The law covers substances that pose an “unreasonable risk of harm to health or the environment.” The petitioners believe that it can be interpreted to allow the phasing out of greenhouse gas emissions.

Viviani said: “TSCA are like sapphire slippers [in The Wizard of Oz] – He can do just about anything. It can allow you to tax carbon, and it can deal with the legacy of carbon emissions. It has an almost global scope, as the US is the largest market in the world and can apply these measures to imports as well.”

He and other petitioners have offered “mountain value” for scientific studies showing the effect of greenhouse gases on weather, leading to wildfires, heat waves, extreme droughts, rising sea levels and increasingly acidifying oceans.

The United States has a recent history of attempts to regulate carbon dioxide under current environmental legislation, with Congress often proving reluctant to consider passing laws to limit greenhouse gas emissions.

The former president, Barack Obama, who was unable to get his climate legislation through the Republican-controlled Congress, Try to use the Clean Air Act – Another of the environmental achievements of the seventies – to regulating carbon dioxide emissions of power plants, but under Donald Trump the attempt was undone.

The US Supreme Court, which has a strong Republican bias, is reconsidering Whether the Environmental Protection Agency should have carbon regulatory powers.

Viviani also has I tried a similar method before, filed a legal petition in 2015 to control carbon dioxide under the TSCA to address ocean acidification. That failed, but he believes that amending the legislation in 2016 provides a new basis for making the argument again.

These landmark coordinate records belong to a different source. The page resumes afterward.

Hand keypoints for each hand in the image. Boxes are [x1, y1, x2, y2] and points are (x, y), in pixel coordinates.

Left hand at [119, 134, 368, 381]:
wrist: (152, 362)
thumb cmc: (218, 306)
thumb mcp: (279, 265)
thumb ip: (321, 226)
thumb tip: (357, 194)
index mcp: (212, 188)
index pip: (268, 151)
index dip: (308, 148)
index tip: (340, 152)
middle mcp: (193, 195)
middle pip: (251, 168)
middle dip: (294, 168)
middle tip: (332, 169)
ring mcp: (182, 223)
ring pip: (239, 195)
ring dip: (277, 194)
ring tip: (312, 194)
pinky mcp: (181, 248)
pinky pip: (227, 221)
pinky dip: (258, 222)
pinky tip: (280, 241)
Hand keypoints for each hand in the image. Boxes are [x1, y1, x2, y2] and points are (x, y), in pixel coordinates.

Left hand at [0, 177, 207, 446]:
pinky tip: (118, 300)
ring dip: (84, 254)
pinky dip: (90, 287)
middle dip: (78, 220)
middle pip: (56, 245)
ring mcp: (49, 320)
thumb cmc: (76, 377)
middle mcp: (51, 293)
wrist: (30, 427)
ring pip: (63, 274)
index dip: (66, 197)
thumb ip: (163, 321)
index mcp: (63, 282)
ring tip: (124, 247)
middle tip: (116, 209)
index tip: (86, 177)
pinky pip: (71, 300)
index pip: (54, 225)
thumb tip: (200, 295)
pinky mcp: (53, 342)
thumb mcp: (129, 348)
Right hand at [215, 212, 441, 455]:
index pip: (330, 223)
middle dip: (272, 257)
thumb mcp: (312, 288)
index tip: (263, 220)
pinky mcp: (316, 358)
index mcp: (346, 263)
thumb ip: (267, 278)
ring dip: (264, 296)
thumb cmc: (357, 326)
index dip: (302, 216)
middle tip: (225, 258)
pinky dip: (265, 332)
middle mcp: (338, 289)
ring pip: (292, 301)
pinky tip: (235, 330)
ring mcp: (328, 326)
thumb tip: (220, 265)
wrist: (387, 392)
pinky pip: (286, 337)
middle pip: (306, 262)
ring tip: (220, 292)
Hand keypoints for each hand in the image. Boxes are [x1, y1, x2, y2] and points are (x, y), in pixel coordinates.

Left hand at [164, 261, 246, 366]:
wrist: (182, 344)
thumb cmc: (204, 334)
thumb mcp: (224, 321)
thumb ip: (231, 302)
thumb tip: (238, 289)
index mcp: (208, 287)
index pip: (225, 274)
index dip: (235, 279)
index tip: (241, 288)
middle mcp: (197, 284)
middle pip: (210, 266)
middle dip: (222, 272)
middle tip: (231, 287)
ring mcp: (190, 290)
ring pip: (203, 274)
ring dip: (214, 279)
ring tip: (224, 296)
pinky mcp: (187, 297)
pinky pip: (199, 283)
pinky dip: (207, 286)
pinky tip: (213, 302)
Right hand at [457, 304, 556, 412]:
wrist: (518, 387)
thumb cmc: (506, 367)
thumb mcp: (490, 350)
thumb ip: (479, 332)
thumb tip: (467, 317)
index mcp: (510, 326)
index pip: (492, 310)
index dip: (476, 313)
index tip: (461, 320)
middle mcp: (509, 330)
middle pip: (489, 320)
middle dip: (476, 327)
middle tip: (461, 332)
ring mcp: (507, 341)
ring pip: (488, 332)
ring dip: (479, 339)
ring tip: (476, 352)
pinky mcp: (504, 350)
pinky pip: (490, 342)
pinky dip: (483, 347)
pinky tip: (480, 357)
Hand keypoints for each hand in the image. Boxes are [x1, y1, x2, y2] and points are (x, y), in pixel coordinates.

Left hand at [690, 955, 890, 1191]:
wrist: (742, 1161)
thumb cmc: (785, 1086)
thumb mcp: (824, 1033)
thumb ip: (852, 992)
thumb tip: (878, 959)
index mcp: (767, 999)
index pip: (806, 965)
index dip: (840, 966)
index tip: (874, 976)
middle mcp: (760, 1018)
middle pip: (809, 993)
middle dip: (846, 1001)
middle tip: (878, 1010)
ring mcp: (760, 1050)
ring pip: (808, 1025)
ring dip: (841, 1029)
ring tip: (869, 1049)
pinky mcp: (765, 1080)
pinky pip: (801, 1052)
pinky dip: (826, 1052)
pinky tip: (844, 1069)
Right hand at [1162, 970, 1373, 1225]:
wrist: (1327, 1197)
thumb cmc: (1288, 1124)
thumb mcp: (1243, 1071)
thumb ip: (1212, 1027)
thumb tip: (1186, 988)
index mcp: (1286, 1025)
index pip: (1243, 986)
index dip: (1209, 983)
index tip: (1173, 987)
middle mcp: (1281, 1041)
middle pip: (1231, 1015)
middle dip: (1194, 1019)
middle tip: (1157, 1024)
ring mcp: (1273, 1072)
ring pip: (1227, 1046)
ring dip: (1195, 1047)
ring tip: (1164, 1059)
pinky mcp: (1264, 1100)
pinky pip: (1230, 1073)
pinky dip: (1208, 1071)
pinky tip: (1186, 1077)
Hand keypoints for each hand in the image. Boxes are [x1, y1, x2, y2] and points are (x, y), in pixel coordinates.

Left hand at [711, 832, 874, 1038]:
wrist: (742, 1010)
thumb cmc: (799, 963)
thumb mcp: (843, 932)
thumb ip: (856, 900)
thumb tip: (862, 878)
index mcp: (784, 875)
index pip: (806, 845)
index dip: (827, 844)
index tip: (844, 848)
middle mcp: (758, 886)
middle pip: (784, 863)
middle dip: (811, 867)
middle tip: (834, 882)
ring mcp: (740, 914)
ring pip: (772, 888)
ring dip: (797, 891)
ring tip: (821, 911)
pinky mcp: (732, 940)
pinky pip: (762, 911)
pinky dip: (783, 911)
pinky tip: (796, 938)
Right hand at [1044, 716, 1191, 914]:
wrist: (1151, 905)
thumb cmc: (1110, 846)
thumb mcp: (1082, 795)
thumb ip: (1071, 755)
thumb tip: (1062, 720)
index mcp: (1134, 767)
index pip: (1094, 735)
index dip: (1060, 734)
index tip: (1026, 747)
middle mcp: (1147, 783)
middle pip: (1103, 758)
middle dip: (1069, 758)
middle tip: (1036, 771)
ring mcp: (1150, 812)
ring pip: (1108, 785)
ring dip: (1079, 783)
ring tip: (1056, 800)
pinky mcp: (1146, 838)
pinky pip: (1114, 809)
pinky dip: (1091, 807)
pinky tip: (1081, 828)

The new attempt was likely to succeed, Hansen said, adding, “TSCA is different. It’s better than the Clean Air Act (CAA). The CAA It was a potential vehicle for higher carbon fees, because the Massachusetts Supreme Court v. EPA ruled that carbon dioxide was a pollutant. However, there is a very strong suspicion that if the Civil Aviation Act were used in this way, the current conservative Supreme Court would reverse this ruling. They can’t do that easily with the TSCA, which has been passed by Congress and reaffirmed [in 2016] Bipartisan support.

Along with Viviani and Hansen, other petitioners include: Lise van Susteren, professor of psychiatry and behavioral sciences at George Washington University. John Birx, Professor Emeritus of Atmospheric Chemistry at the University of Colorado Boulder; Richard Head of the Institute for Climate Accountability; Climate Protection and Restoration Initiative.

Some climate advocates have criticized Biden for not taking action on the climate crisis, despite the fact that he made it a priority in the early days of his presidency. The war in Ukraine and rising energy prices prompted the White House to emphasize new gas extraction as an alternative to Russian supplies.

“President Biden is a compassionate man,” Viviani said. “We hope he is also a brave man. We hope he uses both his compassion and his courage to pick up this tool that he has at TSCA, and use it to give hope for a solution to millions of young people, and indeed all of us.”

Under the TSCA, the EPA has 90 days to consider and act upon the legal petition. The Guardian has contacted the Environmental Protection Agency for comment.